WORK INSTRUCTION –
Reproduce the entries that follow, exactly and in full.

START DATA UNDER STUDY

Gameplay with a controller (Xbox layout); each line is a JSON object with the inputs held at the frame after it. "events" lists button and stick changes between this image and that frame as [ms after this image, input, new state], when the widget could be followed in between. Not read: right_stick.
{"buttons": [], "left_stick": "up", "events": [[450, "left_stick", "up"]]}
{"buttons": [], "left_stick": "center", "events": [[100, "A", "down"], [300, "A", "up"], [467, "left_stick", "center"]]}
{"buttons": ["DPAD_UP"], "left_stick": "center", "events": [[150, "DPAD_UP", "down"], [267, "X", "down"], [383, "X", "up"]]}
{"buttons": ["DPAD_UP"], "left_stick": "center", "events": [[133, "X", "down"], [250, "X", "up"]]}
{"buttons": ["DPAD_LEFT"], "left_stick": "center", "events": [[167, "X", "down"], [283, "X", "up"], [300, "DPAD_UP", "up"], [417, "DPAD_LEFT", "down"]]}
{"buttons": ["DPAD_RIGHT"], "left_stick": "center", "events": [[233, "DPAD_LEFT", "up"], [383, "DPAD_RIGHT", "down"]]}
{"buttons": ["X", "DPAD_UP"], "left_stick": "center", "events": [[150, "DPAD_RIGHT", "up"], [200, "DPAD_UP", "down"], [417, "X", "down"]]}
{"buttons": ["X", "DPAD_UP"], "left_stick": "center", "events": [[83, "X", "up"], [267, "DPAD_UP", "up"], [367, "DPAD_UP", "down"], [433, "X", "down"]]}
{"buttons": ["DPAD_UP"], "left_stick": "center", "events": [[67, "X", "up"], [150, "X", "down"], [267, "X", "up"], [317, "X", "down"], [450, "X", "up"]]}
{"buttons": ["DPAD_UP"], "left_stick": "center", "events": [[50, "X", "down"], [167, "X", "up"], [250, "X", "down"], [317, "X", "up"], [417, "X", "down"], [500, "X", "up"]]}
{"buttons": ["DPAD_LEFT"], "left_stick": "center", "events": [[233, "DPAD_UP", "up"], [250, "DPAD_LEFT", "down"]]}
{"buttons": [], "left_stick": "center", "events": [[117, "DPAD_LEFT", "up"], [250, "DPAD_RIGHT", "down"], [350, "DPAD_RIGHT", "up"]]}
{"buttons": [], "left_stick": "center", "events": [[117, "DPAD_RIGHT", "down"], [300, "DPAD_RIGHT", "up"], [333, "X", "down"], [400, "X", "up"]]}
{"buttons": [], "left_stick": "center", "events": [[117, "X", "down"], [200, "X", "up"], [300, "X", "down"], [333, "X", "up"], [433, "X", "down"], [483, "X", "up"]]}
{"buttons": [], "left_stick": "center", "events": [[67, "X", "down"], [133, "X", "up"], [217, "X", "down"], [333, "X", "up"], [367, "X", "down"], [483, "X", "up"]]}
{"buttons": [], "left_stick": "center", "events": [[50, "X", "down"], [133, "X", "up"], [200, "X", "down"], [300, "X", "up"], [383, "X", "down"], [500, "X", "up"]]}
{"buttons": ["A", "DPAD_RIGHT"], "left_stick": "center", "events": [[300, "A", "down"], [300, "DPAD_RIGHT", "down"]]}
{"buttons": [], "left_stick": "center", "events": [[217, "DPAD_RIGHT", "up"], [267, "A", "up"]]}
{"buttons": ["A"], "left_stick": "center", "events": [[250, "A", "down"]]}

END DATA UNDER STUDY

RESPONSE TO THE TASK –
Gameplay with a controller (Xbox layout); each line is a JSON object with the inputs held at the frame after it. "events" lists button and stick changes between this image and that frame as [ms after this image, input, new state], when the widget could be followed in between. Not read: right_stick.
{"buttons": [], "left_stick": "up", "events": [[450, "left_stick", "up"]]}
{"buttons": [], "left_stick": "center", "events": [[100, "A", "down"], [300, "A", "up"], [467, "left_stick", "center"]]}
{"buttons": ["DPAD_UP"], "left_stick": "center", "events": [[150, "DPAD_UP", "down"], [267, "X", "down"], [383, "X", "up"]]}
{"buttons": ["DPAD_UP"], "left_stick": "center", "events": [[133, "X", "down"], [250, "X", "up"]]}
{"buttons": ["DPAD_LEFT"], "left_stick": "center", "events": [[167, "X", "down"], [283, "X", "up"], [300, "DPAD_UP", "up"], [417, "DPAD_LEFT", "down"]]}
{"buttons": ["DPAD_RIGHT"], "left_stick": "center", "events": [[233, "DPAD_LEFT", "up"], [383, "DPAD_RIGHT", "down"]]}
{"buttons": ["X", "DPAD_UP"], "left_stick": "center", "events": [[150, "DPAD_RIGHT", "up"], [200, "DPAD_UP", "down"], [417, "X", "down"]]}
{"buttons": ["X", "DPAD_UP"], "left_stick": "center", "events": [[83, "X", "up"], [267, "DPAD_UP", "up"], [367, "DPAD_UP", "down"], [433, "X", "down"]]}
{"buttons": ["DPAD_UP"], "left_stick": "center", "events": [[67, "X", "up"], [150, "X", "down"], [267, "X", "up"], [317, "X", "down"], [450, "X", "up"]]}
{"buttons": ["DPAD_UP"], "left_stick": "center", "events": [[50, "X", "down"], [167, "X", "up"], [250, "X", "down"], [317, "X", "up"], [417, "X", "down"], [500, "X", "up"]]}
{"buttons": ["DPAD_LEFT"], "left_stick": "center", "events": [[233, "DPAD_UP", "up"], [250, "DPAD_LEFT", "down"]]}
{"buttons": [], "left_stick": "center", "events": [[117, "DPAD_LEFT", "up"], [250, "DPAD_RIGHT", "down"], [350, "DPAD_RIGHT", "up"]]}
{"buttons": [], "left_stick": "center", "events": [[117, "DPAD_RIGHT", "down"], [300, "DPAD_RIGHT", "up"], [333, "X", "down"], [400, "X", "up"]]}
{"buttons": [], "left_stick": "center", "events": [[117, "X", "down"], [200, "X", "up"], [300, "X", "down"], [333, "X", "up"], [433, "X", "down"], [483, "X", "up"]]}
{"buttons": [], "left_stick": "center", "events": [[67, "X", "down"], [133, "X", "up"], [217, "X", "down"], [333, "X", "up"], [367, "X", "down"], [483, "X", "up"]]}
{"buttons": [], "left_stick": "center", "events": [[50, "X", "down"], [133, "X", "up"], [200, "X", "down"], [300, "X", "up"], [383, "X", "down"], [500, "X", "up"]]}
{"buttons": ["A", "DPAD_RIGHT"], "left_stick": "center", "events": [[300, "A", "down"], [300, "DPAD_RIGHT", "down"]]}
{"buttons": [], "left_stick": "center", "events": [[217, "DPAD_RIGHT", "up"], [267, "A", "up"]]}
{"buttons": ["A"], "left_stick": "center", "events": [[250, "A", "down"]]}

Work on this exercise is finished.